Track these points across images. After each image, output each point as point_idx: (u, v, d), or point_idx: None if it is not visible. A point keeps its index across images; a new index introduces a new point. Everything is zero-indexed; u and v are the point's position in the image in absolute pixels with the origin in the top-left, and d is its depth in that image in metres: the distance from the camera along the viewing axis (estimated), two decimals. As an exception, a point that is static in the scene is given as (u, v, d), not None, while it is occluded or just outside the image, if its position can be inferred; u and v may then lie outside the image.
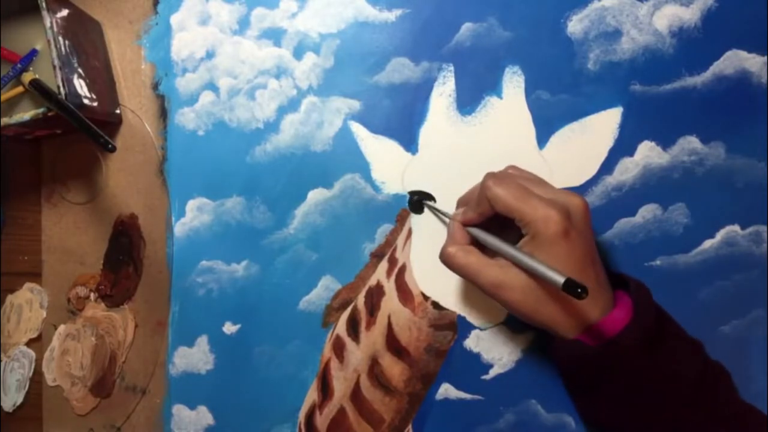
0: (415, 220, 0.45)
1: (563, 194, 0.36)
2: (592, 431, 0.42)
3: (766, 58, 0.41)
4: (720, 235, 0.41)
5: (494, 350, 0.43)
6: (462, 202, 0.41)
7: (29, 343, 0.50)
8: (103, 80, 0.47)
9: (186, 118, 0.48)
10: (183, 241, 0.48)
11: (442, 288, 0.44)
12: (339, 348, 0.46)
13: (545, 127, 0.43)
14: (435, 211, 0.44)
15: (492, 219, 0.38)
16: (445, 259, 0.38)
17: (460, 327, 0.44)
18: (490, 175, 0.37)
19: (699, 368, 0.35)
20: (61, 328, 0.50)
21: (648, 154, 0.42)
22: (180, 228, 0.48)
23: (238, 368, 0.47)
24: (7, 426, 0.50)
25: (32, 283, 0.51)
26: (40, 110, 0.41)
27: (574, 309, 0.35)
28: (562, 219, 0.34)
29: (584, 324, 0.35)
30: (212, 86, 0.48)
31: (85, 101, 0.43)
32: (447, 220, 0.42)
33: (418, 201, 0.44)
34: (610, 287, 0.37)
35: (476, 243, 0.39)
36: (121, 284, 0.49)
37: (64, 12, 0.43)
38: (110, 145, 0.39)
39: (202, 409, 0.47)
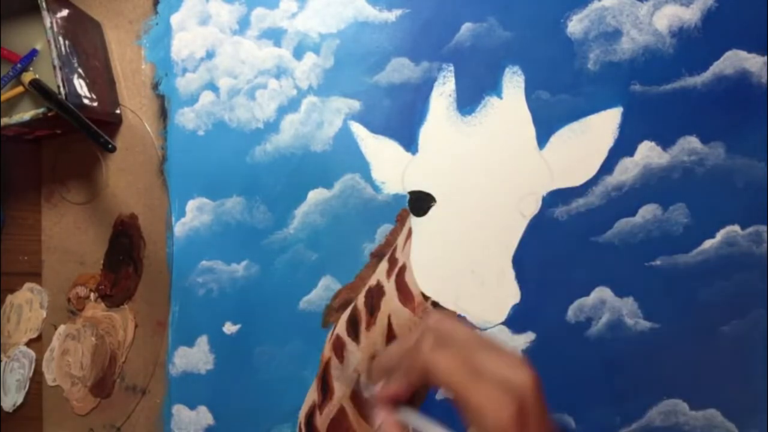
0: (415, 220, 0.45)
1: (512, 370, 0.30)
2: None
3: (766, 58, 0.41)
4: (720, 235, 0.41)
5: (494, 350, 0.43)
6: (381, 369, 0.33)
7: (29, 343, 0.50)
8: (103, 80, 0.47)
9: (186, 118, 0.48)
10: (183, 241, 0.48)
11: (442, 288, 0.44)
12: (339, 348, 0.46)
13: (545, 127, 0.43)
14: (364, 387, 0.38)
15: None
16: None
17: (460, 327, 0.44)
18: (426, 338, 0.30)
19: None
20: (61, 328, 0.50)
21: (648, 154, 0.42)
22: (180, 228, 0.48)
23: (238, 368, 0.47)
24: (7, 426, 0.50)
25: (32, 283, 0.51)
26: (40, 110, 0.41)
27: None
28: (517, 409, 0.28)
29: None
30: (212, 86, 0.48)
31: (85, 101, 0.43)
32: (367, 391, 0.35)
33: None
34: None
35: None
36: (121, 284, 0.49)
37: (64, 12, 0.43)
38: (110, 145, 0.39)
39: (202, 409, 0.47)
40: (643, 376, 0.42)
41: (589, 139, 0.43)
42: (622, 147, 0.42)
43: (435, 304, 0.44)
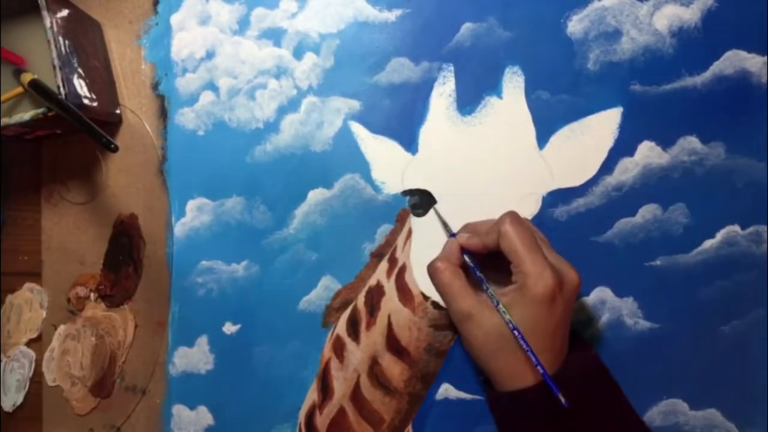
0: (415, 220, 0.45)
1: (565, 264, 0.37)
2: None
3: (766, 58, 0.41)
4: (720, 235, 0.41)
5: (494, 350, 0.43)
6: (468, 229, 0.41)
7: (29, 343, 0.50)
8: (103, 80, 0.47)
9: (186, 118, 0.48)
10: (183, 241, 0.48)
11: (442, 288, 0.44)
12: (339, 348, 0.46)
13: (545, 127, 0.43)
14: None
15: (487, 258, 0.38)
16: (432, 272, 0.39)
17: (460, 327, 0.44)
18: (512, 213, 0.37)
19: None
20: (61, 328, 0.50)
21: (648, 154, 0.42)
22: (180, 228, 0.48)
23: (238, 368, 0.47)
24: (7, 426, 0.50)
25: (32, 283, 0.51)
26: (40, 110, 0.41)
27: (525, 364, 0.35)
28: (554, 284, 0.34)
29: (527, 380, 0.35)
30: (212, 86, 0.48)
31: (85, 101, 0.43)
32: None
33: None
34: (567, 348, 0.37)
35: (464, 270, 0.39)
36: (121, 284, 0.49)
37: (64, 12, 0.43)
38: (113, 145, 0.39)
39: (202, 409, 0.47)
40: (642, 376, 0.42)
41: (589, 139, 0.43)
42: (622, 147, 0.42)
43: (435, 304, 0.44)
+ + + + +
What the exercise asks
Your response should reproduce the entire listing verbatim, minus the pictures.

Finished exercise
Track these points across images. After each image, output each point as point_idx: (u, v, d), or point_idx: None if it is not visible. A point keeps its index across images; a new index introduces a new point. Everything is zero-indexed; u and v are the point's position in the image in absolute pixels with the origin in the top-left, and d is its depth in that image in metres: the distance from the camera along the viewing axis (estimated), two decimals. As an exception, a point that is static in the scene is given as (u, v, d), not None, while it is occluded or just outside the image, if its position can be inferred; u and v may then lie outside the image.
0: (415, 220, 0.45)
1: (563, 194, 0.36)
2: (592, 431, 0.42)
3: (766, 58, 0.41)
4: (720, 235, 0.41)
5: (494, 350, 0.43)
6: (462, 202, 0.41)
7: (29, 343, 0.50)
8: (103, 80, 0.47)
9: (186, 118, 0.48)
10: (183, 241, 0.48)
11: (442, 288, 0.44)
12: (339, 348, 0.46)
13: (545, 127, 0.43)
14: (435, 211, 0.44)
15: (492, 219, 0.38)
16: (445, 259, 0.38)
17: (460, 327, 0.44)
18: (490, 175, 0.37)
19: (699, 368, 0.35)
20: (61, 328, 0.50)
21: (648, 154, 0.42)
22: (180, 228, 0.48)
23: (238, 368, 0.47)
24: (7, 426, 0.50)
25: (32, 283, 0.51)
26: (40, 110, 0.41)
27: (574, 309, 0.35)
28: (562, 219, 0.34)
29: (584, 324, 0.35)
30: (212, 86, 0.48)
31: (85, 101, 0.43)
32: (447, 220, 0.42)
33: (418, 201, 0.44)
34: (610, 287, 0.37)
35: (476, 243, 0.39)
36: (121, 284, 0.49)
37: (64, 12, 0.43)
38: (110, 145, 0.39)
39: (202, 409, 0.47)
0: (415, 220, 0.45)
1: (512, 370, 0.30)
2: None
3: (766, 58, 0.41)
4: (720, 235, 0.41)
5: (494, 350, 0.43)
6: (381, 369, 0.33)
7: (29, 343, 0.50)
8: (103, 80, 0.47)
9: (186, 118, 0.48)
10: (183, 241, 0.48)
11: (442, 288, 0.44)
12: (339, 348, 0.46)
13: (545, 127, 0.43)
14: (364, 387, 0.38)
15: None
16: None
17: (460, 327, 0.44)
18: (426, 338, 0.30)
19: None
20: (61, 328, 0.50)
21: (648, 154, 0.42)
22: (180, 228, 0.48)
23: (238, 368, 0.47)
24: (7, 426, 0.50)
25: (32, 283, 0.51)
26: (40, 110, 0.41)
27: None
28: (517, 409, 0.28)
29: None
30: (212, 86, 0.48)
31: (85, 101, 0.43)
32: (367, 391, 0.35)
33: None
34: None
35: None
36: (121, 284, 0.49)
37: (64, 12, 0.43)
38: (110, 145, 0.39)
39: (202, 409, 0.47)
40: (643, 376, 0.42)
41: (589, 139, 0.43)
42: (622, 147, 0.42)
43: (435, 304, 0.44)
0: (415, 220, 0.45)
1: (565, 264, 0.37)
2: None
3: (766, 58, 0.41)
4: (720, 235, 0.41)
5: (494, 350, 0.43)
6: (468, 229, 0.41)
7: (29, 343, 0.50)
8: (103, 80, 0.47)
9: (186, 118, 0.48)
10: (183, 241, 0.48)
11: (442, 288, 0.44)
12: (339, 348, 0.46)
13: (545, 127, 0.43)
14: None
15: (487, 258, 0.38)
16: (432, 272, 0.39)
17: (460, 327, 0.44)
18: (512, 213, 0.37)
19: None
20: (61, 328, 0.50)
21: (648, 154, 0.42)
22: (180, 228, 0.48)
23: (238, 368, 0.47)
24: (7, 426, 0.50)
25: (32, 283, 0.51)
26: (40, 110, 0.41)
27: (525, 364, 0.35)
28: (554, 284, 0.34)
29: (527, 380, 0.35)
30: (212, 86, 0.48)
31: (85, 101, 0.43)
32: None
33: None
34: (567, 348, 0.37)
35: (464, 270, 0.39)
36: (121, 284, 0.49)
37: (64, 12, 0.43)
38: (113, 145, 0.39)
39: (202, 409, 0.47)
40: (642, 376, 0.42)
41: (589, 139, 0.43)
42: (622, 147, 0.42)
43: (435, 304, 0.44)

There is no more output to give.